[Machine-readable electronics designs]
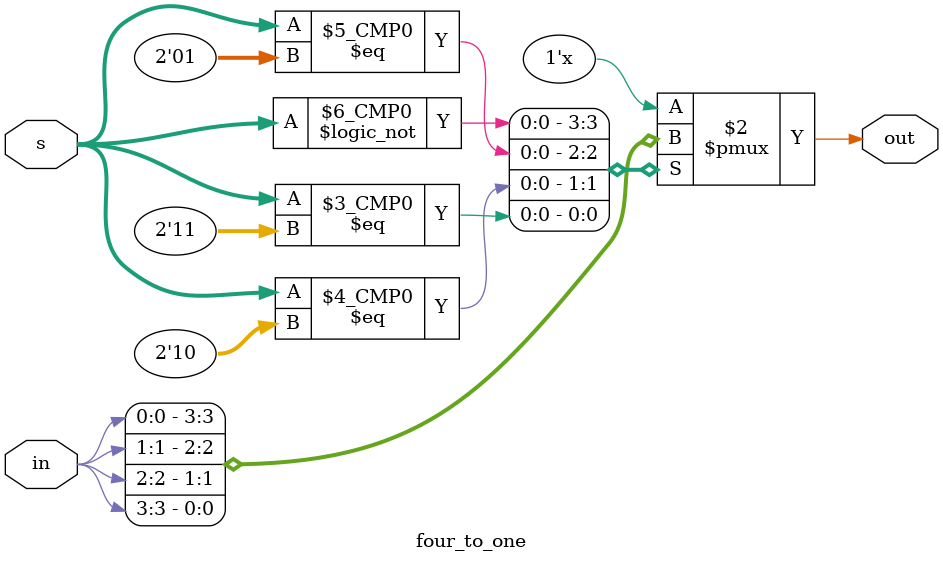
<source format=v>
module four_to_one(out, in, s);
output reg out;
input[3:0] in;
input [1:0] s;
always @(*)
begin
	case(s)
		2'b00 : out=in[0];
		2'b01 : out=in[1];
		2'b10 : out=in[2];
		2'b11 : out=in[3];
	endcase
end
endmodule

</source>
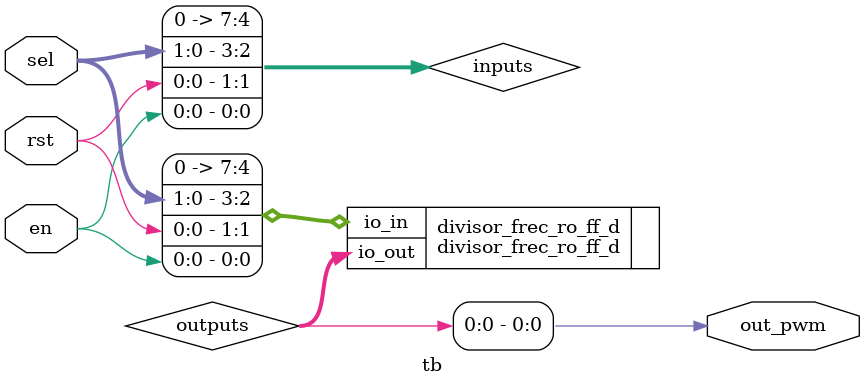
<source format=v>
`default_nettype none
`timescale 1ns/1ps

module tb(
		input en,
		input rst,
		input [1:0] sel,
		output out_pwm
	);
	
	initial begin
		$dumpfile ("tb.vcd");
		$dumpvars (0,tb);
		#1;
	end
	
	wire [7:0] inputs = {4'b0, sel[1], sel[0], rst, en};
	wire [7:0] outputs;
	assign out_pwm = outputs[0];

	
	
	divisor_frec_ro_ff_d divisor_frec_ro_ff_d(
	.io_in (inputs),
	.io_out (outputs)
	);
endmodule

</source>
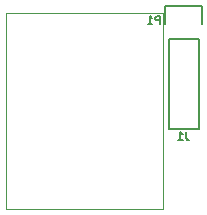
<source format=gbo>
G04 #@! TF.FileFunction,Legend,Bot*
%FSLAX46Y46*%
G04 Gerber Fmt 4.6, Leading zero omitted, Abs format (unit mm)*
G04 Created by KiCad (PCBNEW 4.0.4-1.fc24-product) date Thu Jun 14 15:20:10 2018*
%MOMM*%
%LPD*%
G01*
G04 APERTURE LIST*
%ADD10C,0.100000*%
%ADD11C,0.150000*%
%ADD12C,0.120000*%
G04 APERTURE END LIST*
D10*
D11*
X145770000Y-84870000D02*
X145770000Y-92490000D01*
X143230000Y-84870000D02*
X143230000Y-92490000D01*
X142950000Y-82050000D02*
X142950000Y-83600000D01*
X145770000Y-92490000D02*
X143230000Y-92490000D01*
X143230000Y-84870000D02*
X145770000Y-84870000D01*
X146050000Y-83600000D02*
X146050000Y-82050000D01*
X146050000Y-82050000D02*
X142950000Y-82050000D01*
D12*
X142750000Y-99260000D02*
X142750000Y-82640000D01*
X129440000Y-99260000D02*
X129440000Y-82640000D01*
X142750000Y-99260000D02*
X129440000Y-99260000D01*
X142750000Y-82640000D02*
X129440000Y-82640000D01*
D11*
X144733333Y-92696667D02*
X144733333Y-93196667D01*
X144766667Y-93296667D01*
X144833333Y-93363333D01*
X144933333Y-93396667D01*
X145000000Y-93396667D01*
X144033334Y-93396667D02*
X144433334Y-93396667D01*
X144233334Y-93396667D02*
X144233334Y-92696667D01*
X144300000Y-92796667D01*
X144366667Y-92863333D01*
X144433334Y-92896667D01*
X142516666Y-83616667D02*
X142516666Y-82916667D01*
X142250000Y-82916667D01*
X142183333Y-82950000D01*
X142150000Y-82983333D01*
X142116666Y-83050000D01*
X142116666Y-83150000D01*
X142150000Y-83216667D01*
X142183333Y-83250000D01*
X142250000Y-83283333D01*
X142516666Y-83283333D01*
X141450000Y-83616667D02*
X141850000Y-83616667D01*
X141650000Y-83616667D02*
X141650000Y-82916667D01*
X141716666Y-83016667D01*
X141783333Y-83083333D01*
X141850000Y-83116667D01*
M02*

</source>
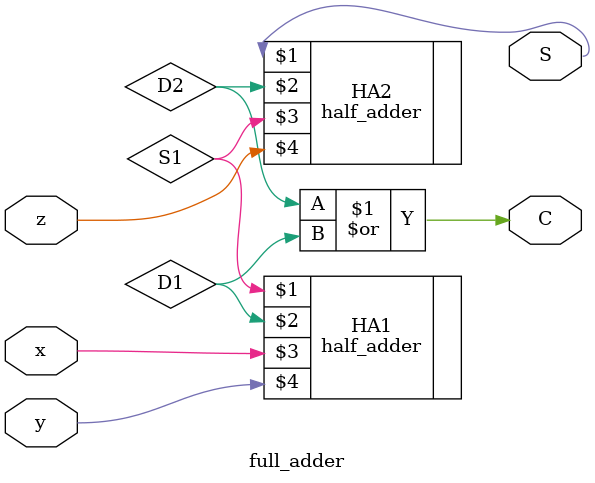
<source format=v>
module full_adder (S,C,x,y,z);
    input x,y,z;
    output S,C;
    // Salidas de la primera XOR y dos compuertas AND
    wire S1,D1,D2;

    // Crear un ejemplar del semisumador
    half_adder HA1(S1,D1,x,y), HA2 (S,D2,S1,z);

    or g1(C,D2,D1);

endmodule
</source>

- _Your instructions_:
Output each entry above word for word. The pictures stay out.

- _Written response_:
<source format=v>
module four_to_one(out, in, s);
output reg out;
input[3:0] in;
input [1:0] s;
always @(*)
begin
	case(s)
		2'b00 : out=in[0];
		2'b01 : out=in[1];
		2'b10 : out=in[2];
		2'b11 : out=in[3];
	endcase
end
endmodule

</source>
<source format=v>
`default_nettype none
`timescale 1ns/1ps

module tb(
		input en,
		input rst,
		input [1:0] sel,
		output out_pwm
	);
	
	initial begin
		$dumpfile ("tb.vcd");
		$dumpvars (0,tb);
		#1;
	end
	
	wire [7:0] inputs = {4'b0, sel[1], sel[0], rst, en};
	wire [7:0] outputs;
	assign out_pwm = outputs[0];

	
	
	divisor_frec_ro_ff_d divisor_frec_ro_ff_d(
	.io_in (inputs),
	.io_out (outputs)
	);
endmodule

</source>
<source format=gbo>
G04 #@! TF.FileFunction,Legend,Bot*
%FSLAX46Y46*%
G04 Gerber Fmt 4.6, Leading zero omitted, Abs format (unit mm)*
G04 Created by KiCad (PCBNEW 4.0.4-1.fc24-product) date Thu Jun 14 15:20:10 2018*
%MOMM*%
%LPD*%
G01*
G04 APERTURE LIST*
%ADD10C,0.100000*%
%ADD11C,0.150000*%
%ADD12C,0.120000*%
G04 APERTURE END LIST*
D10*
D11*
X145770000Y-84870000D02*
X145770000Y-92490000D01*
X143230000Y-84870000D02*
X143230000Y-92490000D01*
X142950000Y-82050000D02*
X142950000Y-83600000D01*
X145770000Y-92490000D02*
X143230000Y-92490000D01*
X143230000Y-84870000D02*
X145770000Y-84870000D01*
X146050000Y-83600000D02*
X146050000Y-82050000D01*
X146050000Y-82050000D02*
X142950000Y-82050000D01*
D12*
X142750000Y-99260000D02*
X142750000Y-82640000D01*
X129440000Y-99260000D02*
X129440000Y-82640000D01*
X142750000Y-99260000D02*
X129440000Y-99260000D01*
X142750000Y-82640000D02*
X129440000Y-82640000D01*
D11*
X144733333Y-92696667D02*
X144733333Y-93196667D01*
X144766667Y-93296667D01*
X144833333Y-93363333D01*
X144933333Y-93396667D01*
X145000000Y-93396667D01*
X144033334Y-93396667D02*
X144433334Y-93396667D01*
X144233334Y-93396667D02*
X144233334Y-92696667D01*
X144300000Y-92796667D01*
X144366667Y-92863333D01*
X144433334Y-92896667D01*
X142516666Y-83616667D02*
X142516666Y-82916667D01*
X142250000Y-82916667D01*
X142183333Y-82950000D01*
X142150000Y-82983333D01*
X142116666Y-83050000D01*
X142116666Y-83150000D01*
X142150000Y-83216667D01*
X142183333Y-83250000D01*
X142250000Y-83283333D01*
X142516666Y-83283333D01*
X141450000Y-83616667D02*
X141850000Y-83616667D01*
X141650000Y-83616667D02*
X141650000Y-82916667D01*
X141716666Y-83016667D01*
X141783333Y-83083333D01*
X141850000Y-83116667D01*
M02*

</source>
<source format=v>
module full_adder (S,C,x,y,z);
    input x,y,z;
    output S,C;
    // Salidas de la primera XOR y dos compuertas AND
    wire S1,D1,D2;

    // Crear un ejemplar del semisumador
    half_adder HA1(S1,D1,x,y), HA2 (S,D2,S1,z);

    or g1(C,D2,D1);

endmodule
</source>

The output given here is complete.